Class III: Angina with light activities, such as walking short distances on level ground.
Class IV: Angina at rest or with minimal exertion.
Diagnosis and Diagnostic Tests
The diagnosis is based on history, physical examination, and instrumental tests to confirm the presence of myocardial ischemia.
History is essential to characterize chest pain. In stable angina, the patient reports oppressive or constrictive retrosternal pain, possibly radiating to the left arm, neck, or jaw. Pain predictably occurs with exertion or emotional stress and resolves within a few minutes with rest or nitrate administration.
The physical examination is usually normal, but in some cases, a fourth heart sound (S4) may be detected, indicating altered left ventricular compliance.
For diagnostic confirmation, instrumental tests are used.
The baseline ECG may be normal or show T-wave abnormalities and ST-segment depression. The exercise stress test is positive in the presence of ST-segment depression ≥1 mm.
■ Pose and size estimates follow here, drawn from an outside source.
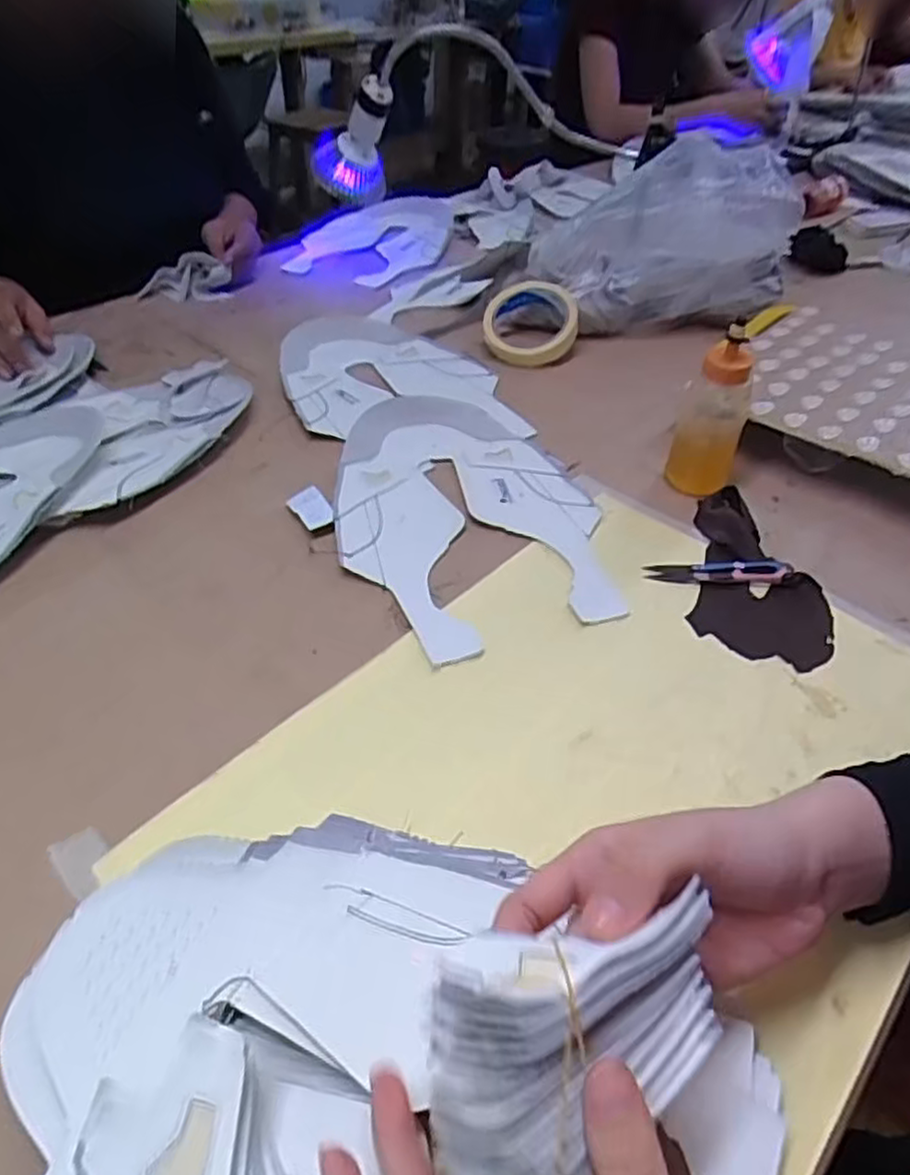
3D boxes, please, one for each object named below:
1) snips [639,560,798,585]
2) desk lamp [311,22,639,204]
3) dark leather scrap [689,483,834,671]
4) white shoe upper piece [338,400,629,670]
[{"bbox_3d":[0.187,-0.013,0.516,0.098,0.015,0.020,6,45,5],"label":"snips"},{"bbox_3d":[0.015,-0.564,0.853,0.354,0.170,0.232,-26,51,-25],"label":"desk lamp"},{"bbox_3d":[0.219,-0.012,0.518,0.090,0.013,0.159,12,45,11],"label":"dark leather scrap"},{"bbox_3d":[0.001,-0.070,0.573,0.196,0.015,0.297,-15,47,-16],"label":"white shoe upper piece"}]

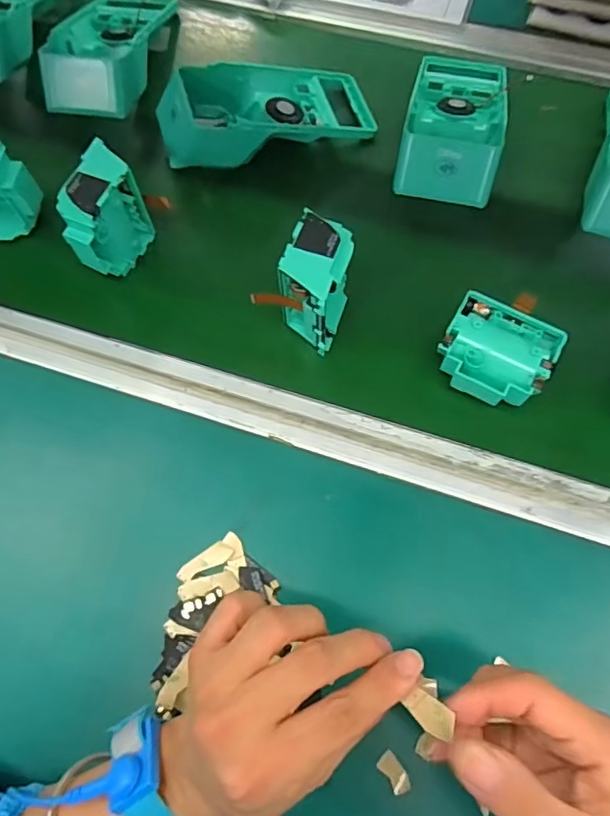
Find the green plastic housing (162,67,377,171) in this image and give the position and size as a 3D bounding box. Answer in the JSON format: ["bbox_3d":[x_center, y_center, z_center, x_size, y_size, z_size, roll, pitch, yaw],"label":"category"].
[{"bbox_3d":[-0.036,-0.270,0.476,0.192,0.053,0.099,-14,67,-4],"label":"green plastic housing"}]

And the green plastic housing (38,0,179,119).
[{"bbox_3d":[-0.189,-0.355,0.515,0.094,0.046,0.195,8,67,6],"label":"green plastic housing"}]

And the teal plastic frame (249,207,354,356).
[{"bbox_3d":[0.008,-0.089,0.390,0.047,0.079,0.077,17,68,9],"label":"teal plastic frame"}]

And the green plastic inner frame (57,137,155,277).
[{"bbox_3d":[-0.158,-0.147,0.420,0.040,0.079,0.079,21,69,11],"label":"green plastic inner frame"}]

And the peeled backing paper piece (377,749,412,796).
[{"bbox_3d":[0.052,0.211,0.306,0.012,0.004,0.021,-35,70,-12],"label":"peeled backing paper piece"}]

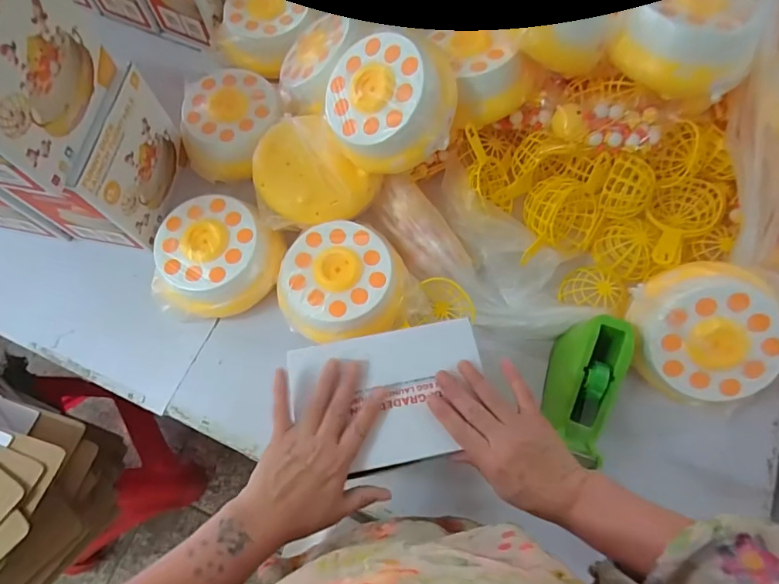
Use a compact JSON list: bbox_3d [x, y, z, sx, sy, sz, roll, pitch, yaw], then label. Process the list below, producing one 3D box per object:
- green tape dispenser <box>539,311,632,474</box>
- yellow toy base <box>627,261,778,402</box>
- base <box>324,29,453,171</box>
[{"bbox_3d":[0.255,0.127,0.610,0.094,0.100,0.179,15,72,6],"label":"green tape dispenser"},{"bbox_3d":[0.416,0.049,0.609,0.179,0.085,0.179,-30,86,26],"label":"yellow toy base"},{"bbox_3d":[-0.005,-0.247,0.603,0.167,0.067,0.166,19,102,24],"label":"base"}]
The 24-hour Holter ECG may be useful in patients with atypical symptoms, identifying episodes of silent ischemia or ischemic arrhythmias.
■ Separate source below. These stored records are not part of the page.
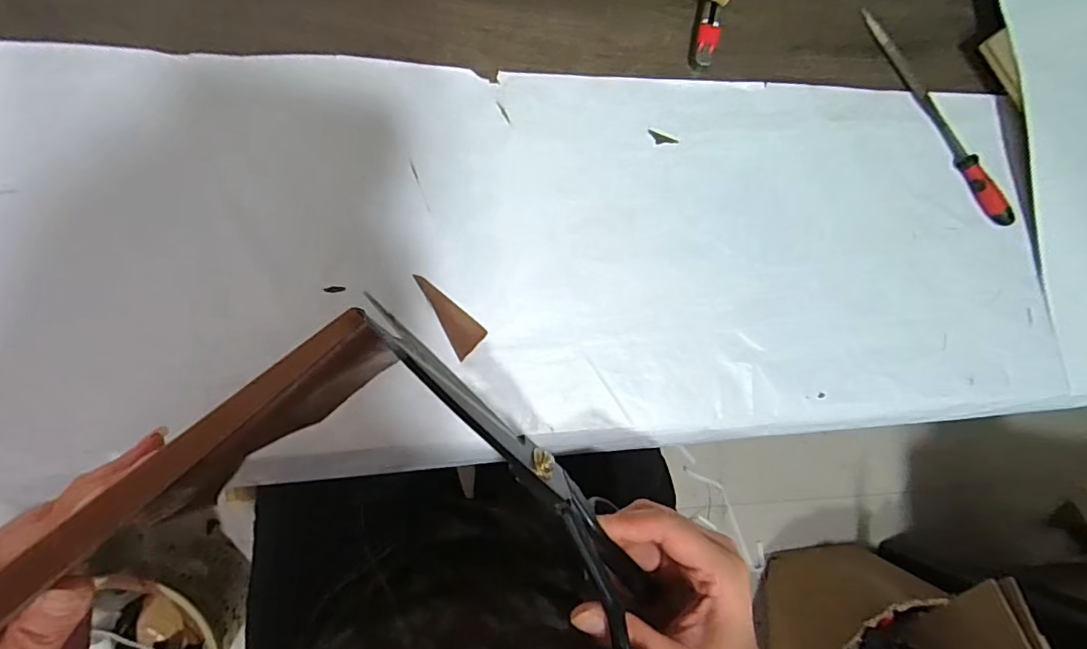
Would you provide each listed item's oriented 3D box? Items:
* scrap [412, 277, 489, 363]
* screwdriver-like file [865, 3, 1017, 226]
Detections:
[{"bbox_3d":[-0.058,-0.009,0.356,0.022,0.004,0.059,-28,91,-10],"label":"scrap"},{"bbox_3d":[0.304,-0.160,0.420,0.015,0.012,0.195,-34,92,-9],"label":"screwdriver-like file"}]

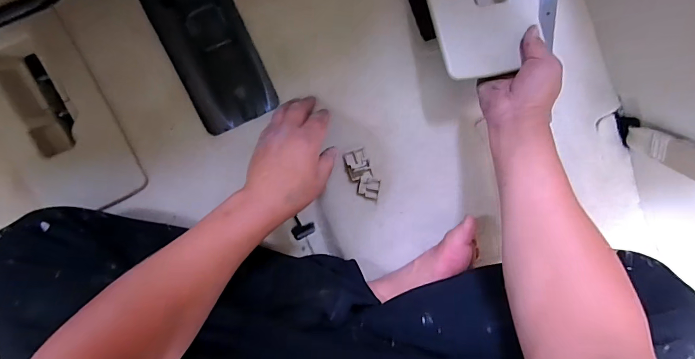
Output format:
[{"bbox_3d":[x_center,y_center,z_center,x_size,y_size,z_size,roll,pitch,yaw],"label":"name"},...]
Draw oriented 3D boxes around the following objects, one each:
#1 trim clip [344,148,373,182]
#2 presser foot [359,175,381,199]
[{"bbox_3d":[0.015,-0.019,0.496,0.031,0.015,0.042,-17,98,-3],"label":"trim clip"},{"bbox_3d":[0.031,0.011,0.505,0.029,0.009,0.030,7,96,-6],"label":"presser foot"}]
The stress echocardiography assesses myocardial contractility under physical or pharmacological stress, detecting areas of hypokinesia, akinesia, or dyskinesia suggestive of inducible ischemia. Myocardial scintigraphy distinguishes reversible perfusion deficits (ischemia) from fixed deficits (previous infarction), while coronary angiography is the gold standard for assessing coronary artery disease.
Cardiac MRI with stress uses vasodilator drugs (adenosine, regadenoson, dipyridamole) or inotropic agents (dobutamine) to simulate physiological stress, allowing the identification of myocardial perfusion deficits, assessment of ventricular function, and detection of fibrotic areas using the Late Gadolinium Enhancement (LGE) technique.
Treatment of Stable Angina
Treatment aims to reduce symptoms and prevent cardiovascular events.
Lifestyle modifications play a crucial role in disease management. Smoking cessation significantly reduces the risk of ischemic events, while regular physical activity improves cardiovascular capacity and metabolic control. A balanced diet, based on the Mediterranean model, helps reduce cholesterol levels and maintain a healthy body weight.
Pharmacological therapy includes beta-blockers and calcium channel blockers to reduce myocardial oxygen consumption, antiplatelet agents for preventing thrombotic events, statins for atherosclerosis control, and ACE inhibitors or sartans in patients with hypertension or ventricular dysfunction.
Myocardial revascularization can be performed through percutaneous coronary angioplasty (PCI) in patients with critical stenosis or through coronary artery bypass grafting (CABG) in cases of multivessel disease.
Prognosis and Complications
When properly treated, stable angina has a favorable prognosis. However, if inadequately managed, it may progress to acute coronary syndrome, ventricular arrhythmias, or ischemic heart failure.